September 8, 2006
If You Can't Beat 'Em...

CBS has made the first move of any network at providing content in a special deal just for TiVo service subscribers.

The broadcaster will be partnering with TiVo to make the premiere episode of new situation comedy The Class available to TiVo subscribers a week before it will air in the broadcast lineup. The show will be available next week to TiVo subscribers and will air on Monday, Sept. 18 as part of the launch of CBS's fall primetime lineup.

But, wait..that's not all. TiVo subscribers are also going to get the chance to watch sneak previews of the three new and heavily promoted CBS dramas, Jericho, Shark, and Smith.

And, as part of the partnership, TiVo will offer a one-click option for which subscribers will be able to record the premieres of all four of these series.

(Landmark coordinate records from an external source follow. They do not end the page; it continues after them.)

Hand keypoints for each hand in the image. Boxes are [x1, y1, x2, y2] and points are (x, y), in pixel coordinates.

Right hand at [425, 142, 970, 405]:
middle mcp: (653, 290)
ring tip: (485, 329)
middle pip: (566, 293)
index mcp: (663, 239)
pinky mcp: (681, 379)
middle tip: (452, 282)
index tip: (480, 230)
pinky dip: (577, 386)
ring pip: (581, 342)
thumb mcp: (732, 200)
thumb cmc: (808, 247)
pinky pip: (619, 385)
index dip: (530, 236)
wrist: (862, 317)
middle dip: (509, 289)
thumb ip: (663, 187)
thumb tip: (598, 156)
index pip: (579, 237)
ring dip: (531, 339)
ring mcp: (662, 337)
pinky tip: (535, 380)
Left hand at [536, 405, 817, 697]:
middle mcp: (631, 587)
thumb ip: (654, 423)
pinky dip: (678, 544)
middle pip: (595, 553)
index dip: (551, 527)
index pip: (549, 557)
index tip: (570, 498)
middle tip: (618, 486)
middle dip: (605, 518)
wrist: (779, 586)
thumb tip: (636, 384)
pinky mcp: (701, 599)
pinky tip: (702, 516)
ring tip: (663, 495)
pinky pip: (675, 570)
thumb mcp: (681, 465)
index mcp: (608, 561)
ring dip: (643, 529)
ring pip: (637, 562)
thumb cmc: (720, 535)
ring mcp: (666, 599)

Great to see the networks' guns continue to go down against services like TiVo, as broadcasters and cable networks alike are embracing cross-platform distribution incrementally, anyway. Since the networks are beginning to realize they aren't going to be able to do anything to stop services like TiVo, the question is not how can we hold up timeshifting services in court but rather how can we best work with them and adapt to the continued changes in the industry.

This new move from CBS is along the lines of NBC's partnership with NetFlix to promote Kidnapped and Studio 60 on the Sunset Strip over the past month.

The idea here is to make good content available ahead of time, so that the network can both embrace new platforms and show their innovativeness while also giving content to viewers ahead of time in hopes that the content is so good that these folks will act as grassroots advocates for the show's debut so that allowing a few people to watch the show early will actually lead to more viewers, not less, when the content is first broadcast.



One has to believe that CBS is pretty damn bullish on these TiVo partnered pre-releases, as a poor debut might have the effect of the first ever pre-cancellation of a series.

TiVo subscribing Pre-Viewers, a First Adopting group by nature, may roundly spank a bad show in the blogosphere, and most certainly at the water cooler.

It'll be interesting to see how the shows fare in the wake of the TiVo precipitated buzz, and how this translates into the future expansion or retraction of this rollout structure.

I wonder if the commercials will be the same, cost the same, or change before live broadcast depending on their own buzz. This may be the birth of a whole new tier of advertising cost structure.


Don, very good points. I agree that CBS will probably want to promote this to be as big a deal and as successful as possible, but you make a very good point about the importance of quality programming when it comes to innovative marketing. Giving a chance for first adopters or lead users to see a program first only works if the new series is good enough to inspire positive word of mouth because these people will have no problem with spreading the word NOT to see a show as well.

I'm hoping that they have selected carefully in the content they are going to send out and are confident in audience reception for it, especially taking time to consider the attributes of the TiVo userbase.

On September 11, 2006 at 9:12 AM, Henry Jenkins said:

This is the perfect idea but with the wrong example. I always hear about people who are reluctant to pick up a show so much as one episode into the run because they don't want to join a story in the middle. CBS is giving Tivo owners the chance to sell their friends and family on the show before they have the chance to say "I don't like starting in the middle." The really unfortunate problem is, I had the opportunity to watch all of these shows over the summer and I've gotta say not only wasn't there a true home run in the bunch but The Class was pretty terrible, especially given the high expectations that the words "from the creators of Friends and Mad About You" would arouse. It was exactly the kind of three camera, two set stage sitcom about an ensemble cast of cardboard characters that crashes and burns and rises again from the ashes every season. The jokes weren't funny. The laughtrack was outdated. It just wasn't a good show. Shark was fluffy and enjoyable but forgettable, not the kind of show that generates big buzz. Smith had a convoluted plot. I wouldn't mind seeing Jericho again but I'm not sure whether I'll actually pick it up as a Season Pass or not. CBS should have tried this strategy with a much bigger ace up their sleeve. Hopefully this will serve as a test run for when they really have a new hit in the making and, at worst, this attempt will fade quietly into the night.

On September 12, 2006 at 9:24 AM, Sam Ford said:

Henry, since I haven't seen these shows, I will not pass judgment on my own yet. But as I mentioned in my original post, I can't imagine that they would try something like this unless it was with products they particularly believe in because bad word-of-mouth can be pretty damaging. The problem is that, if this doesn't work out, it could discourage them from trying somethingl ike this again, and that would be a shame. What's hard to understand, though, is if they pick a weak product to do this with. Then again, it's hard to imagine including a weak show on your fall lineup if you really think it's not good and won't get an audience, so maybe--if some of these shows really aren't particularly good--the error was made some time back and not just in the decision of which shows to offer to TiVo users early.